Unless I was a man named Hawk who put the kibosh on it (and I wasn’t), there was no turning back now.

* * *

At my lunch break, I went to my locker to get my phone to see if Joker had texted me (because he always texted me when I was at work, another way he was sweet).

I pulled it open like I’d pulled it open repeatedly for months.

But this time, I did it and froze because, staring unseeing into the locker, a memory hit me, and on its heels came another one.

These being that all my stuff, excepting the guest room furniture, was out of the storage locker. Everything was unpacked. Everything was put away.

But the sketch Carson Steele gave me before he left town then came back as Joker was not at my house.

“Oh no,” I whispered, because I had also suddenly remembered something in all the turmoil of the last year that I’d completely forgotten.

I had stuff in the attic of Aaron’s house. A couple of boxes filled with yearbooks, some photo albums, commemorative coins my mom’s uncle used to give me for reasons I didn’t understand but I’d always kept them.
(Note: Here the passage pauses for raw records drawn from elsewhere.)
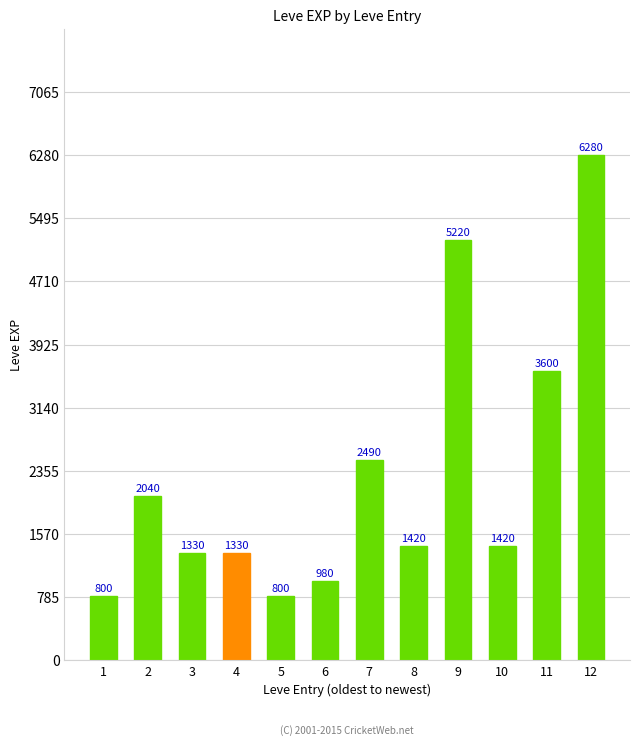

The chart shows a value of 6280 at 12. True or false?

True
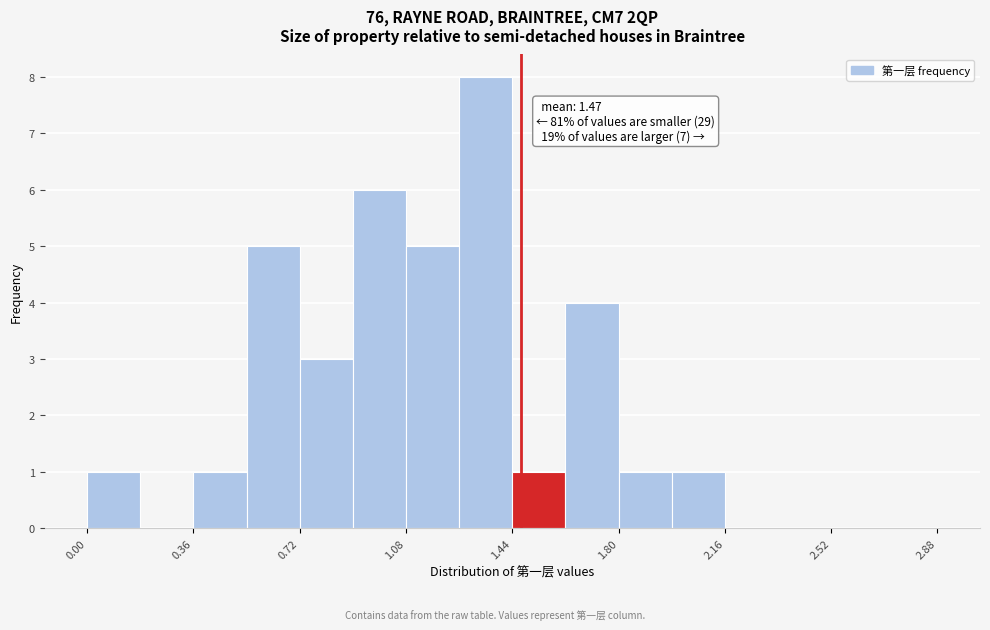

Around what value on the x-axis is the tallest bar? Give the approximate position of its centre, as read against the axis.

1.35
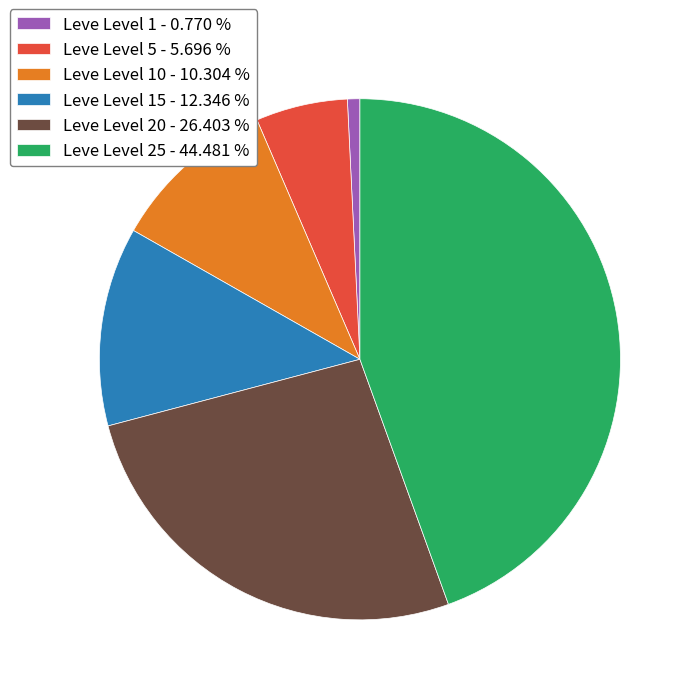

Do Leve Level 1 - 0.770 % and Leve Level 20 - 26.403 % together represent more than half of the pie?

No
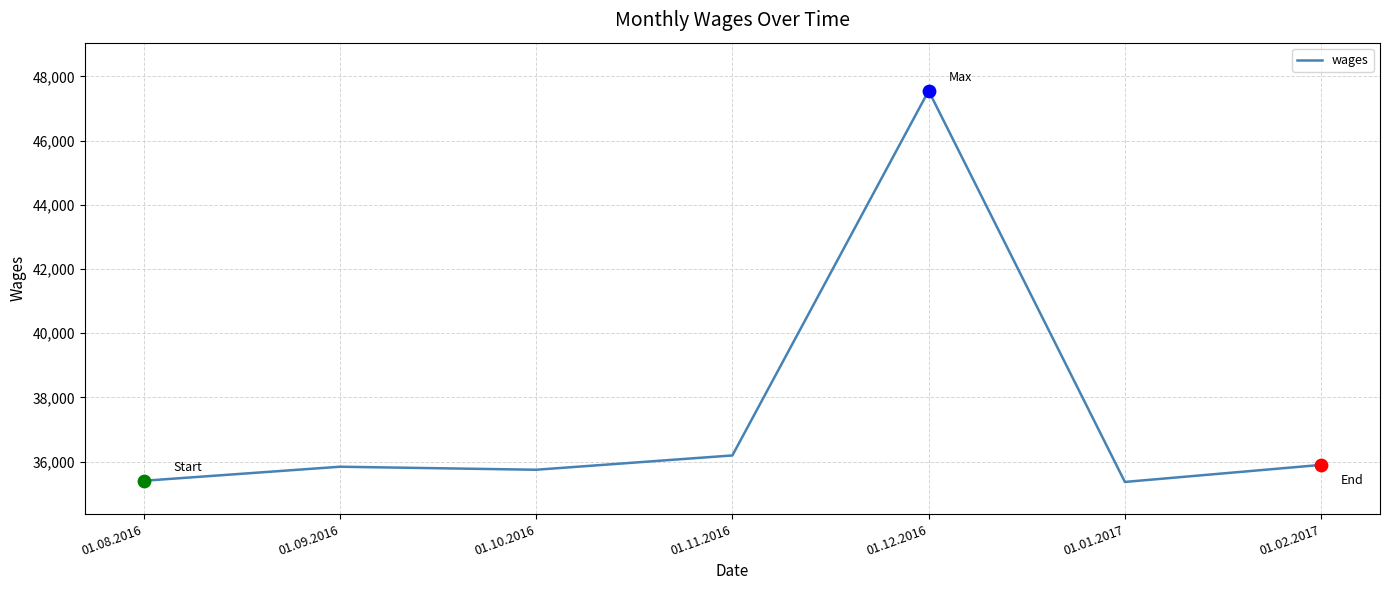

Which has a higher value, 01.12.2016 or 01.01.2017?

01.12.2016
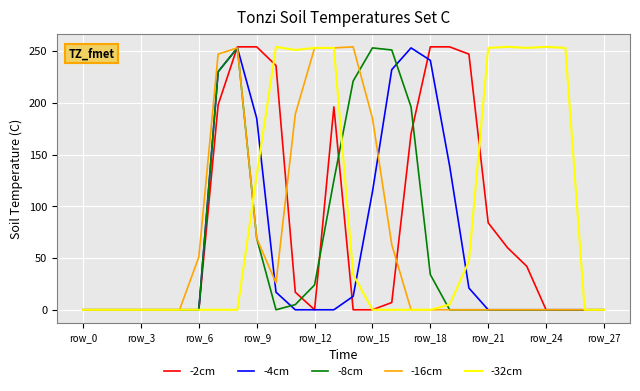

What is the average value of the -2cm series?

81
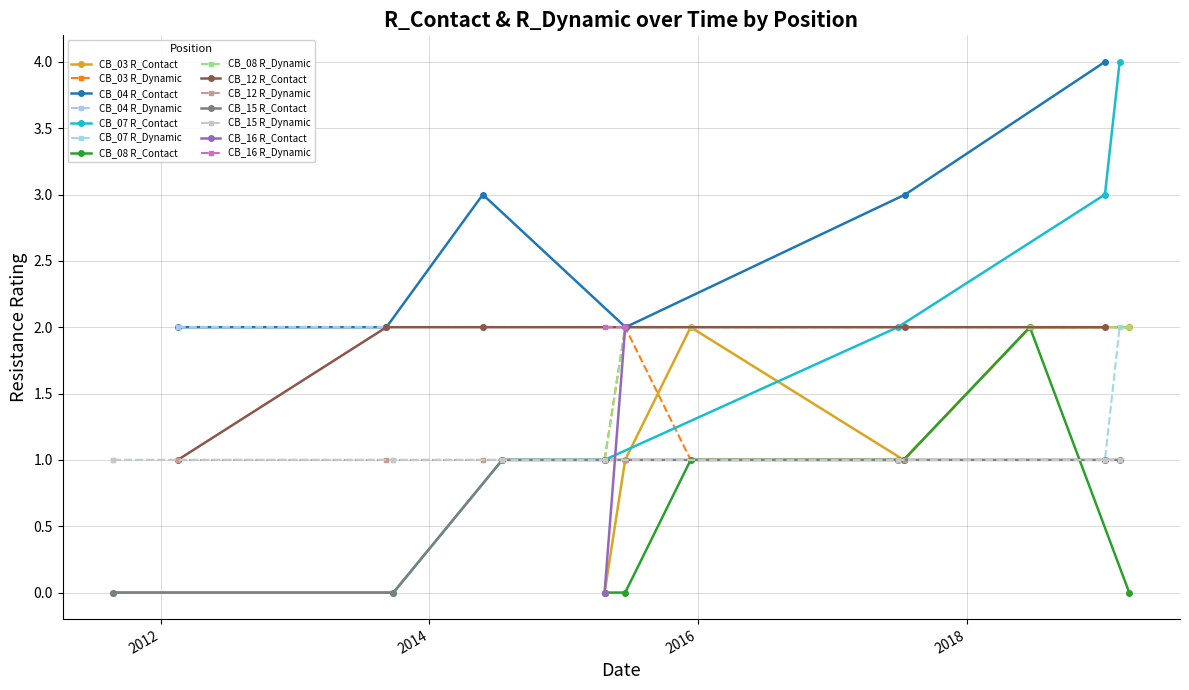

Reading left to right, what are all the values shown in this chart?

R_Contact: 2015-04-22=0	2015-06-17=1	2015-12-12=2	2017-07-13=1	2018-06-21=2	2019-03-18=2	2012-02-17=2	2013-09-06=2	2014-05-26=3	2015-06-18=2	2017-07-17=3	2019-01-11=4	2011-08-26=0	2013-09-25=0	2014-07-18=1	2015-04-22=1	2017-06-27=2	2019-01-11=3	2019-02-20=4	2015-04-22=0	2015-06-17=0	2015-12-12=1	2017-07-13=1	2018-06-21=2	2019-03-18=0	2012-02-17=1	2013-09-06=2	2014-05-26=2	2015-06-18=2	2017-07-17=2	2019-01-11=2	2011-08-26=0	2013-09-25=0	2014-07-18=1	2015-04-22=1	2017-06-27=1	2019-01-11=1	2019-02-20=1	2015-04-22=0	2015-06-17=2
R_Dynamic: 2015-04-22=1	2015-06-17=2	2015-12-12=1	2017-07-13=1	2018-06-21=2	2019-03-18=2	2012-02-17=2	2013-09-06=2	2014-05-26=2	2015-06-18=2	2017-07-17=2	2019-01-11=2	2011-08-26=1	2013-09-25=1	2014-07-18=1	2015-04-22=1	2017-06-27=1	2019-01-11=1	2019-02-20=2	2015-04-22=1	2015-06-17=2	2015-12-12=2	2017-07-13=2	2018-06-21=2	2019-03-18=2	2012-02-17=1	2013-09-06=1	2014-05-26=1	2015-06-18=1	2017-07-17=1	2019-01-11=1	2011-08-26=1	2013-09-25=1	2014-07-18=1	2015-04-22=1	2017-06-27=1	2019-01-11=1	2019-02-20=1	2015-04-22=2	2015-06-17=2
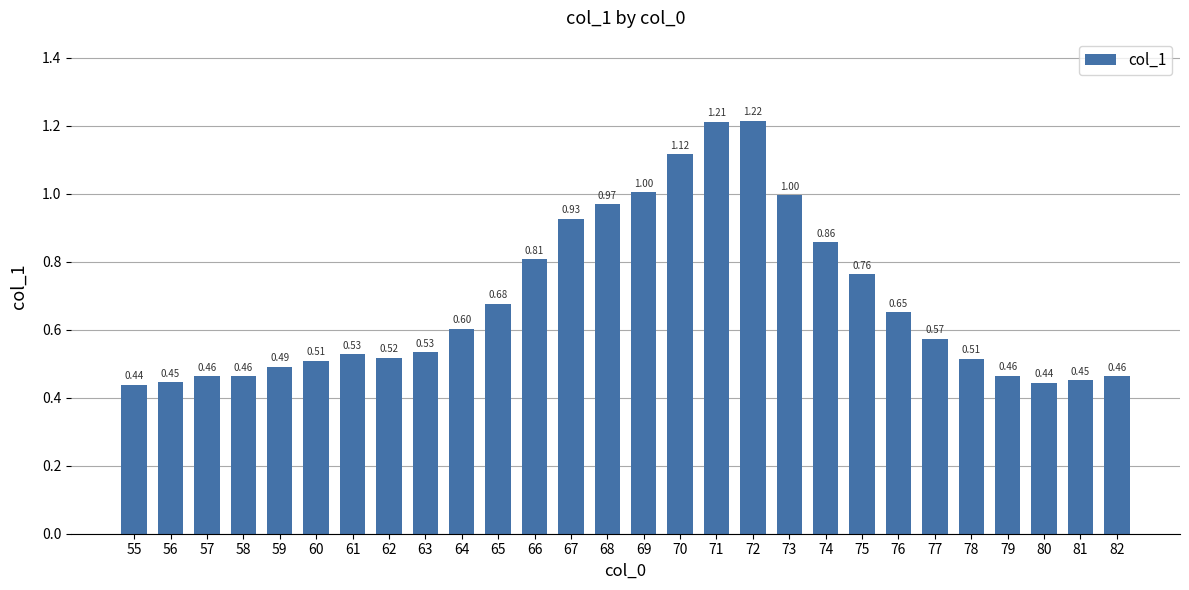

Which has a higher value, 82 or 66?

66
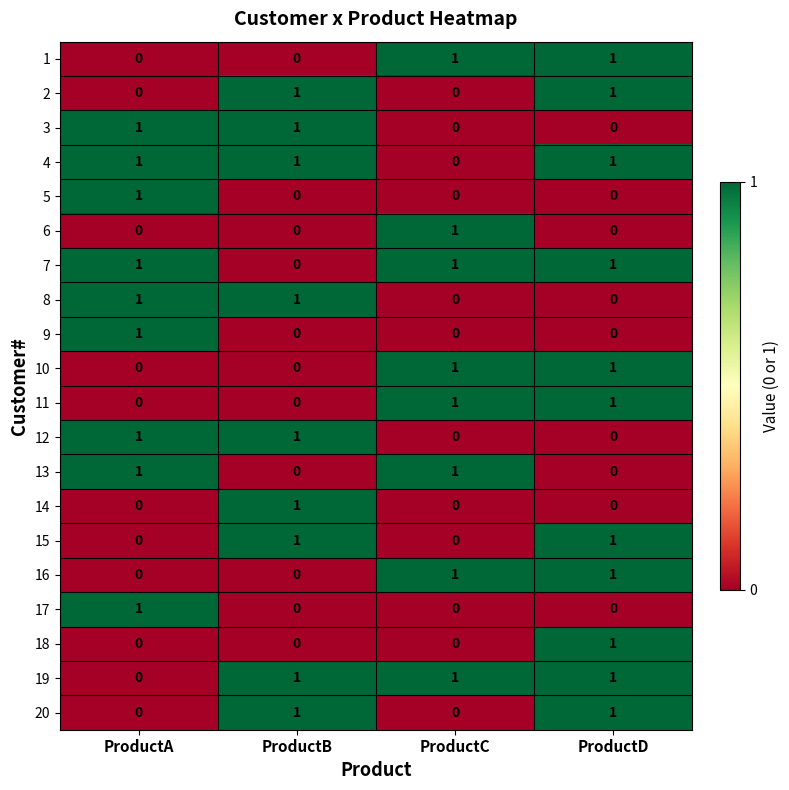

How many 12 values are between 0 and 1?

4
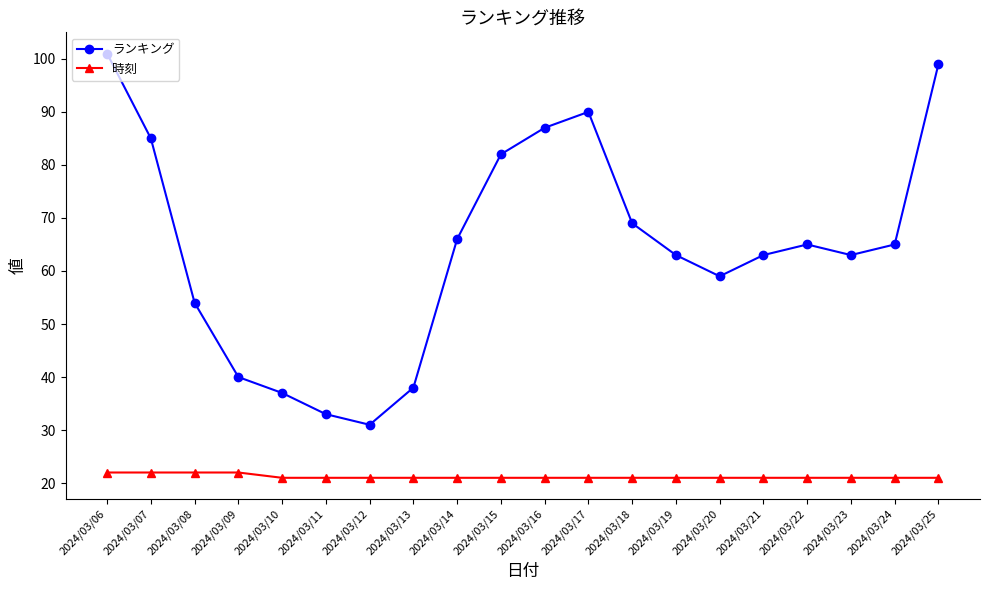

At which category does ランキング reach its first local peak?

2024/03/17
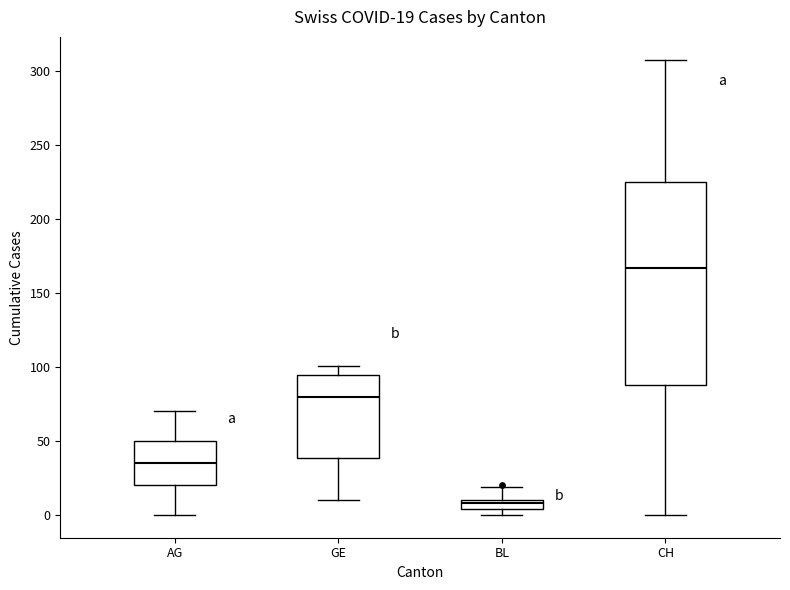

Which box has the lowest median line?

BL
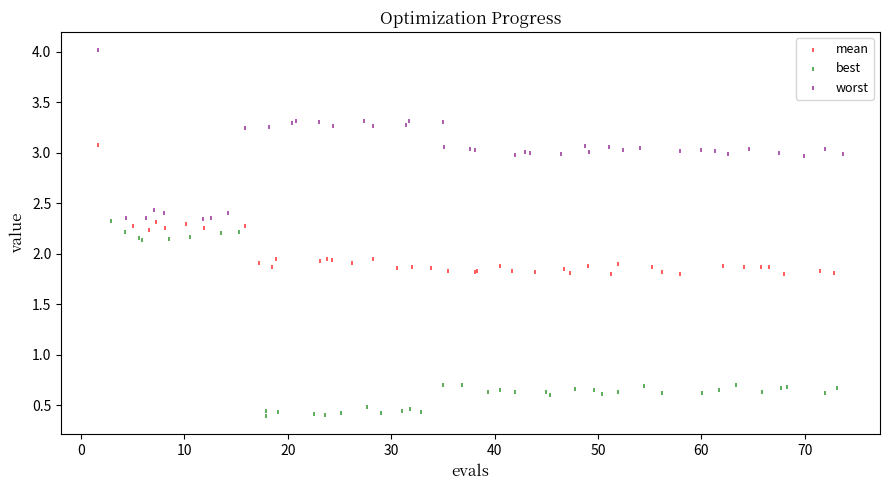

Which series has the largest Y range (max minus min)?

best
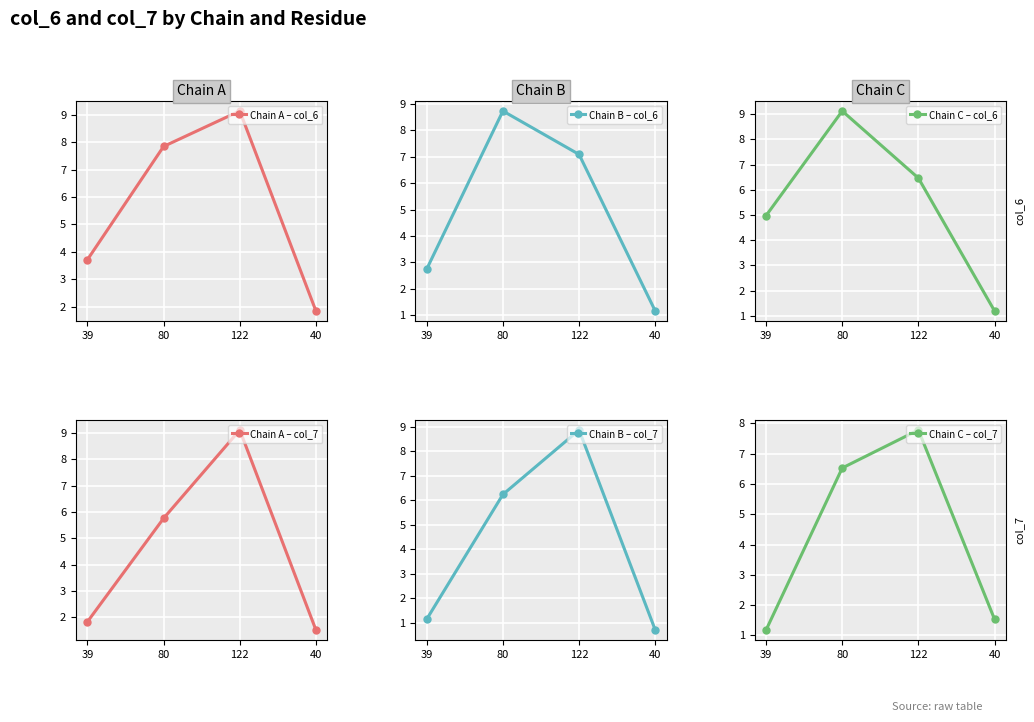

Between 39 and 122, which series saw the biggest shift?

Chain B – col_7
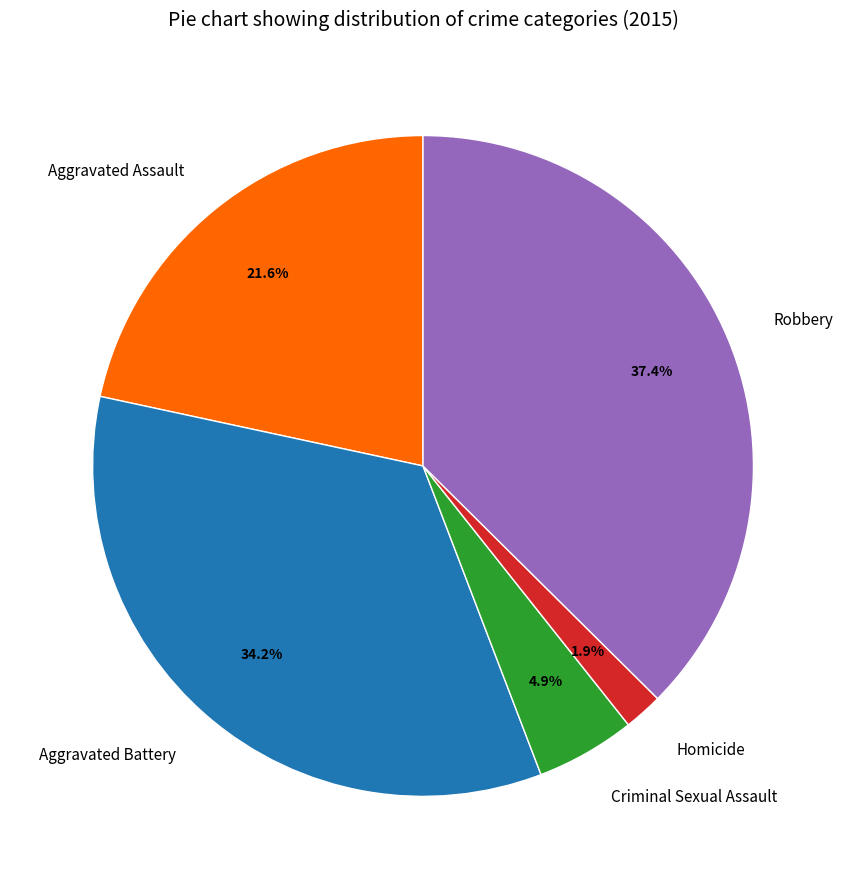

To the nearest percent, what is the combined percentage of Aggravated Assault and Homicide?

24%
And that was where Joker’s sketch was, framed and tucked away because Aaron didn’t like it, no matter that it was of me and it was beautiful. When we moved in together after the wedding, I’d put it out and he’d told me (not asked me) to put it away.

I’d put it away.

And then, in a dither that my life was a mess, I left it behind.

“No,” I whispered again.

I needed to get it back.

Darn it!

I grabbed my phone, turned it to me, and slid my thumb on the screen.

As usual, Joker had texted me, and as usual, it was sweet.